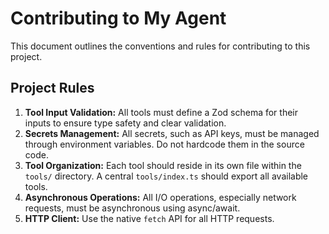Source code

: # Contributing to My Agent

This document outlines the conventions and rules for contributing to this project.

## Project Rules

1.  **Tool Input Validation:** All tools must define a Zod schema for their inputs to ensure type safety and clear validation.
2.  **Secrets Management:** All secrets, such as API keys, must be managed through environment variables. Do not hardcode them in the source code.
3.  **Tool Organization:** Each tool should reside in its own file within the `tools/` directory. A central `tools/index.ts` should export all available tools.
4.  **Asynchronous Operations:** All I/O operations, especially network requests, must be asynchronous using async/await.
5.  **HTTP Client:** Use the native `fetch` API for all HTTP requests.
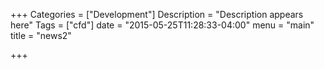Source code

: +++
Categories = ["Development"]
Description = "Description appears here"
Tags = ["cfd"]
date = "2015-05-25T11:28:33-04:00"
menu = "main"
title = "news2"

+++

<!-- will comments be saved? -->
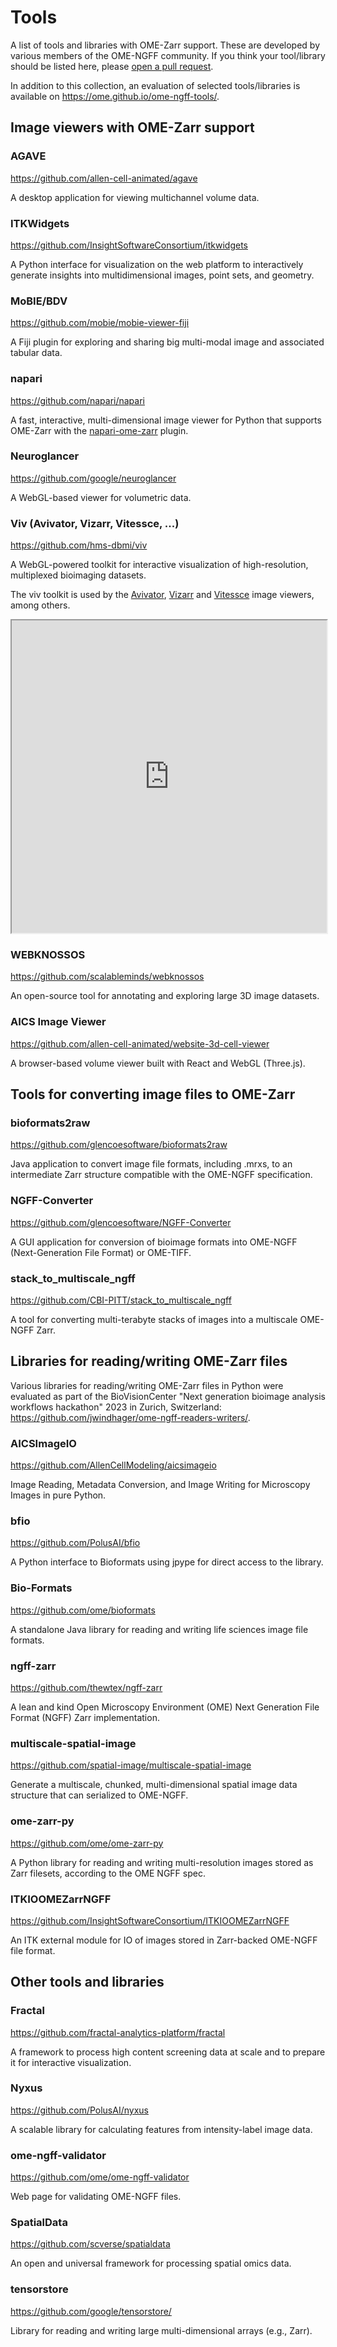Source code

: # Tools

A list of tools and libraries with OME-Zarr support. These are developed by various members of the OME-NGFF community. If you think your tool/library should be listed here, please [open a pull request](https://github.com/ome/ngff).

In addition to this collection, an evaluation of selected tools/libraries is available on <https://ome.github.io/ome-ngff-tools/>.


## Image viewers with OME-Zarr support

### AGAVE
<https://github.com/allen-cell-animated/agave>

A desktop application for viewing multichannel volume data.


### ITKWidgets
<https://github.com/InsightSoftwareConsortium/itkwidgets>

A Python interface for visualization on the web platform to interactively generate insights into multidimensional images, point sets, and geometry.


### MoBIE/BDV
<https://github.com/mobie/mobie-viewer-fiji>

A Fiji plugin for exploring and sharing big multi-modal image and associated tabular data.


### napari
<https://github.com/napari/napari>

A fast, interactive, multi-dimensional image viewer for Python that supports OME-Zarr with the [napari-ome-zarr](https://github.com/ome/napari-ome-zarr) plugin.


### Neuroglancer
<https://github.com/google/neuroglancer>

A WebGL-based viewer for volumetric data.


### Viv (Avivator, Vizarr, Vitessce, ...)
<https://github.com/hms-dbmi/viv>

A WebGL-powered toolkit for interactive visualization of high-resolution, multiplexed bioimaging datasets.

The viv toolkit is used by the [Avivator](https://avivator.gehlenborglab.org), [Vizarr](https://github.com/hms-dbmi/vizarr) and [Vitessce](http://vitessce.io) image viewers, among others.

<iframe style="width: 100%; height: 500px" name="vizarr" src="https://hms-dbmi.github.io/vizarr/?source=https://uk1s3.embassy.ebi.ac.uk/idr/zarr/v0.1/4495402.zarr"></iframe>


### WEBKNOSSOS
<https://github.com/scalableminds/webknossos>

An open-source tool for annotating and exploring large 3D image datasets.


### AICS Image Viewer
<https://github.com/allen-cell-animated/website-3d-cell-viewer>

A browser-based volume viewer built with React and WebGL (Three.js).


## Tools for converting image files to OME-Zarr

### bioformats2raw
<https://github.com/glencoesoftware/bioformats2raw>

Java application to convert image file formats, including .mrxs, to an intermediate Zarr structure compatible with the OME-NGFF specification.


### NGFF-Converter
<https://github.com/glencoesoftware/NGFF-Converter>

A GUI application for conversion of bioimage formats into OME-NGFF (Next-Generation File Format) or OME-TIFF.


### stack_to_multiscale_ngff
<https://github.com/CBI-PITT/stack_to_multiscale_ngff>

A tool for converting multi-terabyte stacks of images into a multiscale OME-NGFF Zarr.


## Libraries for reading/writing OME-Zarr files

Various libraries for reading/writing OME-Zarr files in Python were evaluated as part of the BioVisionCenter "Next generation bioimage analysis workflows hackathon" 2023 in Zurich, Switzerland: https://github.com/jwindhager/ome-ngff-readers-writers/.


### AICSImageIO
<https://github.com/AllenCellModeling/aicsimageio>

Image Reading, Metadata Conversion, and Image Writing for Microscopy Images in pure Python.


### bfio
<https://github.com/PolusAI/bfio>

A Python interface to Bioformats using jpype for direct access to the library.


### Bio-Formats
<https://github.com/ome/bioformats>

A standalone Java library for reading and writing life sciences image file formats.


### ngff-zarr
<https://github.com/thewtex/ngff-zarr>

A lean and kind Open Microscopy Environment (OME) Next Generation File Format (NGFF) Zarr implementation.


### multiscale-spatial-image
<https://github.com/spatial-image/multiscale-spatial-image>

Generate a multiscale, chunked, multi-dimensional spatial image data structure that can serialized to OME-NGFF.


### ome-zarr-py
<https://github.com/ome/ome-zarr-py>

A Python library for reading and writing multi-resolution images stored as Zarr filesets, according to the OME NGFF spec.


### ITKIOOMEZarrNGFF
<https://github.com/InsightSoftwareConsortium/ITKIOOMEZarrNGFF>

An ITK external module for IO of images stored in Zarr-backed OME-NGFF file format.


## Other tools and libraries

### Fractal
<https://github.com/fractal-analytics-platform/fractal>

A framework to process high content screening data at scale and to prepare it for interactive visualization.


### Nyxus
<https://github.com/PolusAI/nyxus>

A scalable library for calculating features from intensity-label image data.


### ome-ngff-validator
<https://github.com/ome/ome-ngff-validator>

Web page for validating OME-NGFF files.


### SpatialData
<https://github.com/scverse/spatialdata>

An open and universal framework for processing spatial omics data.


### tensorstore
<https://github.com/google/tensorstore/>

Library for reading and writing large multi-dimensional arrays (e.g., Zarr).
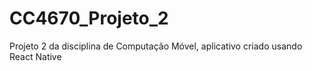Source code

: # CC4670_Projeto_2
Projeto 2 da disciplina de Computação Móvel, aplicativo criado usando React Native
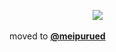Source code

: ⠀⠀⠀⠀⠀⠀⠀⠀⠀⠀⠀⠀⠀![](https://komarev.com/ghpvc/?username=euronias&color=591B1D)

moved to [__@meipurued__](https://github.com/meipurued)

* WHAT YOU NEED TO DO *
Retype the data above as given, letting no picture into the copy.

* RESULT OF THE TASK *
Source code

: # Contributing to My Agent

This document outlines the conventions and rules for contributing to this project.

## Project Rules

1.  **Tool Input Validation:** All tools must define a Zod schema for their inputs to ensure type safety and clear validation.
2.  **Secrets Management:** All secrets, such as API keys, must be managed through environment variables. Do not hardcode them in the source code.
3.  **Tool Organization:** Each tool should reside in its own file within the `tools/` directory. A central `tools/index.ts` should export all available tools.
4.  **Asynchronous Operations:** All I/O operations, especially network requests, must be asynchronous using async/await.
5.  **HTTP Client:** Use the native `fetch` API for all HTTP requests.
Source code

: +++
Categories = ["Development"]
Description = "Description appears here"
Tags = ["cfd"]
date = "2015-05-25T11:28:33-04:00"
menu = "main"
title = "news2"

+++

<!-- will comments be saved? -->
Source code

: # Tools

A list of tools and libraries with OME-Zarr support. These are developed by various members of the OME-NGFF community. If you think your tool/library should be listed here, please [open a pull request](https://github.com/ome/ngff).

In addition to this collection, an evaluation of selected tools/libraries is available on <https://ome.github.io/ome-ngff-tools/>.


## Image viewers with OME-Zarr support

### AGAVE
<https://github.com/allen-cell-animated/agave>

A desktop application for viewing multichannel volume data.


### ITKWidgets
<https://github.com/InsightSoftwareConsortium/itkwidgets>

A Python interface for visualization on the web platform to interactively generate insights into multidimensional images, point sets, and geometry.


### MoBIE/BDV
<https://github.com/mobie/mobie-viewer-fiji>

A Fiji plugin for exploring and sharing big multi-modal image and associated tabular data.


### napari
<https://github.com/napari/napari>

A fast, interactive, multi-dimensional image viewer for Python that supports OME-Zarr with the [napari-ome-zarr](https://github.com/ome/napari-ome-zarr) plugin.


### Neuroglancer
<https://github.com/google/neuroglancer>

A WebGL-based viewer for volumetric data.


### Viv (Avivator, Vizarr, Vitessce, ...)
<https://github.com/hms-dbmi/viv>

A WebGL-powered toolkit for interactive visualization of high-resolution, multiplexed bioimaging datasets.

The viv toolkit is used by the [Avivator](https://avivator.gehlenborglab.org), [Vizarr](https://github.com/hms-dbmi/vizarr) and [Vitessce](http://vitessce.io) image viewers, among others.

<iframe style="width: 100%; height: 500px" name="vizarr" src="https://hms-dbmi.github.io/vizarr/?source=https://uk1s3.embassy.ebi.ac.uk/idr/zarr/v0.1/4495402.zarr"></iframe>


### WEBKNOSSOS
<https://github.com/scalableminds/webknossos>

An open-source tool for annotating and exploring large 3D image datasets.


### AICS Image Viewer
<https://github.com/allen-cell-animated/website-3d-cell-viewer>

A browser-based volume viewer built with React and WebGL (Three.js).


## Tools for converting image files to OME-Zarr

### bioformats2raw
<https://github.com/glencoesoftware/bioformats2raw>

Java application to convert image file formats, including .mrxs, to an intermediate Zarr structure compatible with the OME-NGFF specification.


### NGFF-Converter
<https://github.com/glencoesoftware/NGFF-Converter>

A GUI application for conversion of bioimage formats into OME-NGFF (Next-Generation File Format) or OME-TIFF.


### stack_to_multiscale_ngff
<https://github.com/CBI-PITT/stack_to_multiscale_ngff>

A tool for converting multi-terabyte stacks of images into a multiscale OME-NGFF Zarr.


## Libraries for reading/writing OME-Zarr files

Various libraries for reading/writing OME-Zarr files in Python were evaluated as part of the BioVisionCenter "Next generation bioimage analysis workflows hackathon" 2023 in Zurich, Switzerland: https://github.com/jwindhager/ome-ngff-readers-writers/.


### AICSImageIO
<https://github.com/AllenCellModeling/aicsimageio>

Image Reading, Metadata Conversion, and Image Writing for Microscopy Images in pure Python.


### bfio
<https://github.com/PolusAI/bfio>

A Python interface to Bioformats using jpype for direct access to the library.


### Bio-Formats
<https://github.com/ome/bioformats>

A standalone Java library for reading and writing life sciences image file formats.


### ngff-zarr
<https://github.com/thewtex/ngff-zarr>

A lean and kind Open Microscopy Environment (OME) Next Generation File Format (NGFF) Zarr implementation.


### multiscale-spatial-image
<https://github.com/spatial-image/multiscale-spatial-image>

Generate a multiscale, chunked, multi-dimensional spatial image data structure that can serialized to OME-NGFF.


### ome-zarr-py
<https://github.com/ome/ome-zarr-py>

A Python library for reading and writing multi-resolution images stored as Zarr filesets, according to the OME NGFF spec.


### ITKIOOMEZarrNGFF
<https://github.com/InsightSoftwareConsortium/ITKIOOMEZarrNGFF>

An ITK external module for IO of images stored in Zarr-backed OME-NGFF file format.


## Other tools and libraries

### Fractal
<https://github.com/fractal-analytics-platform/fractal>

A framework to process high content screening data at scale and to prepare it for interactive visualization.


### Nyxus
<https://github.com/PolusAI/nyxus>

A scalable library for calculating features from intensity-label image data.


### ome-ngff-validator
<https://github.com/ome/ome-ngff-validator>

Web page for validating OME-NGFF files.


### SpatialData
<https://github.com/scverse/spatialdata>

An open and universal framework for processing spatial omics data.


### tensorstore
<https://github.com/google/tensorstore/>

Library for reading and writing large multi-dimensional arrays (e.g., Zarr).
Source code

: # CC4670_Projeto_2
Projeto 2 da disciplina de Computação Móvel, aplicativo criado usando React Native
Source code

: ⠀⠀⠀⠀⠀⠀⠀⠀⠀⠀⠀⠀⠀![](https://komarev.com/ghpvc/?username=euronias&color=591B1D)

moved to [__@meipurued__](https://github.com/meipurued)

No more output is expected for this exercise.